Terpisah, Kepala Badan Perencanaan Pembangunan Daerah (Bappeda) Banten Provinsi Hudaya Laticonsina menyatakan Anggaran Pendapatan dan Belanja Daerah Provinsi Banten 2018 direncanakan mencapai Rp 11,3 triliun atau naik sekitar Rp 1 triliun dari APBD 2017 yang mencapai Rp 10,4 triliun.
Sedangkan untuk pendapatan daerah ditarget mencapai Rp 10,365 triliun. Pendapatan itu terdiri dari pendapatan asli daerah (PAD) sebesar Rp 6,183 triliun, dan dana perimbangan dari pemerintah pusat sebesar Rp 4,1 triliun.
Dari nilai belanja Rp 11,3 triliun itu terbagi atas belanja tidak langsung Rp 6,8 triliun, dia merinci, antara lain belanja pegawai Rp 1,9 triliun dan belanja hibah Rp 2,1 triliun, bantuan sosial Rp 67 miliar termasuk program Jamsosratu (jaminan sosial rakyat Banten bersatu), bagi hasil kabupaten/kota Rp 2,2 triliun, dan biaya tak terduga Rp 35 miliar.
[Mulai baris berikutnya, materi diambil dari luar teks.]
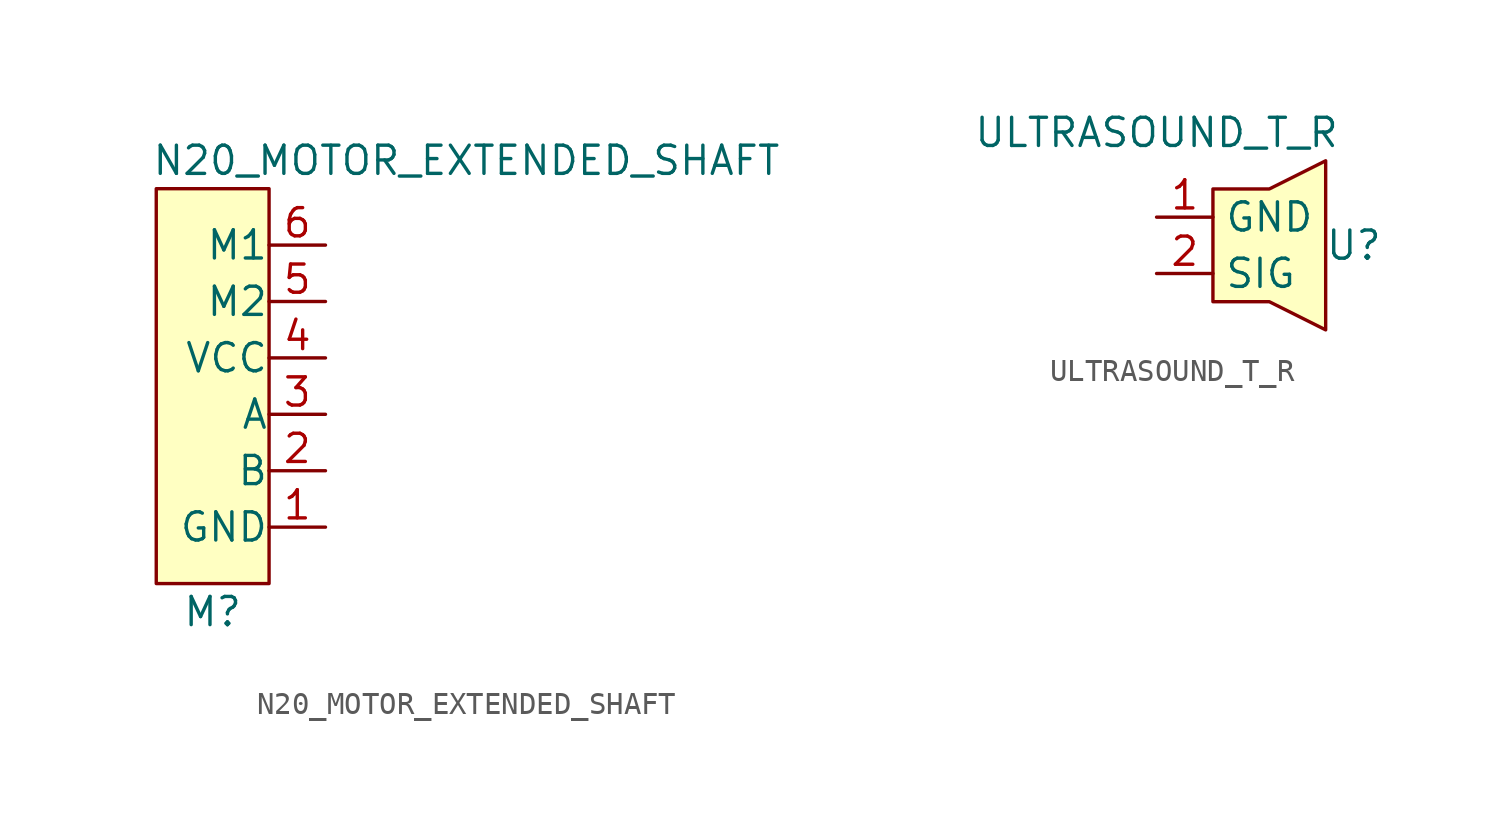
<source format=kicad_sym>
(kicad_symbol_lib
  (version 20220914)
  (generator kicad_symbol_editor)
  (symbol "N20_MOTOR_EXTENDED_SHAFT"
    (pin_names
      (offset 0.002))
    (property "Reference" "M"
      (at 2.54 -19.05 0)
      (effects (font (size 1.27 1.27))))
    (property "Value" "N20_MOTOR_EXTENDED_SHAFT"
      (at 13.97 1.27 0)
      (effects (font (size 1.27 1.27))))
    (symbol "N20_MOTOR_EXTENDED_SHAFT_0_1"
      (rectangle (start 0 0) (end 5.08 -17.78) (stroke (width 0) (type default)) (fill (type background))))
    (symbol "N20_MOTOR_EXTENDED_SHAFT_1_1"
      (pin power_in line (at 7.62 -15.24 180) (length 2.54) (name "GND" (effects (font (size 1.27 1.27)))) (number "1" (effects (font (size 1.27 1.27)))))
      (pin output line (at 7.62 -12.7 180) (length 2.54) (name "B" (effects (font (size 1.27 1.27)))) (number "2" (effects (font (size 1.27 1.27)))))
      (pin output line (at 7.62 -10.16 180) (length 2.54) (name "A" (effects (font (size 1.27 1.27)))) (number "3" (effects (font (size 1.27 1.27)))))
      (pin power_in line (at 7.62 -7.62 180) (length 2.54) (name "VCC" (effects (font (size 1.27 1.27)))) (number "4" (effects (font (size 1.27 1.27)))))
      (pin input line (at 7.62 -5.08 180) (length 2.54) (name "M2" (effects (font (size 1.27 1.27)))) (number "5" (effects (font (size 1.27 1.27)))))
      (pin input line (at 7.62 -2.54 180) (length 2.54) (name "M1" (effects (font (size 1.27 1.27)))) (number "6" (effects (font (size 1.27 1.27)))))))
  (symbol "ULTRASOUND_T_R"
    (property "Reference" "U"
      (at 8.89 -3.81 0)
      (effects (font (size 1.27 1.27))))
    (property "Value" "ULTRASOUND_T_R"
      (at 0 1.27 0)
      (effects (font (size 1.27 1.27))))
    (symbol "ULTRASOUND_T_R_1_1"
      (polyline (pts (xy 2.54 -1.27) (xy 2.54 -6.35) (xy 5.08 -6.35) (xy 7.62 -7.62) (xy 7.62 0) (xy 5.08 -1.27) (xy 2.54 -1.27)) (stroke (width 0) (type default)) (fill (type background)))
      (pin power_in line (at 0 -2.54 0) (length 2.54) (name "GND" (effects (font (size 1.27 1.27)))) (number "1" (effects (font (size 1.27 1.27)))))
      (pin input line (at 0 -5.08 0) (length 2.54) (name "SIG" (effects (font (size 1.27 1.27)))) (number "2" (effects (font (size 1.27 1.27))))))))
</source>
Untuk belanja langsung sebesar Rp 4,5 triliun, sedangkan untuk bantuan keuangan kabupaten/kota, dia merinci Kabupaten Pandeglang Rp 55 miliar, Kabupaten Lebak Rp 78,3 miliar. Kabupaten Tangerang Rp 70 miliar, Kabupaten Serang Rp 90 miliar, Kota Tangerang Rp 30 miliar, Kota Cilegon Rp 30 miliar, Kota Serang Rp 30 miliar, dan Kota Tangsel Rp 65 miliar.
Hudaya menyebutkan angka-angka tersebut naik cukup signifikan karena pada 2017 nilainya masih di kisaran Rp 3,5 triliun. "Kami meyakini, banyak belanja modalnya. Karena, terkait ruang kelas baru. Ada 540 ruang kelas baru,” katanya.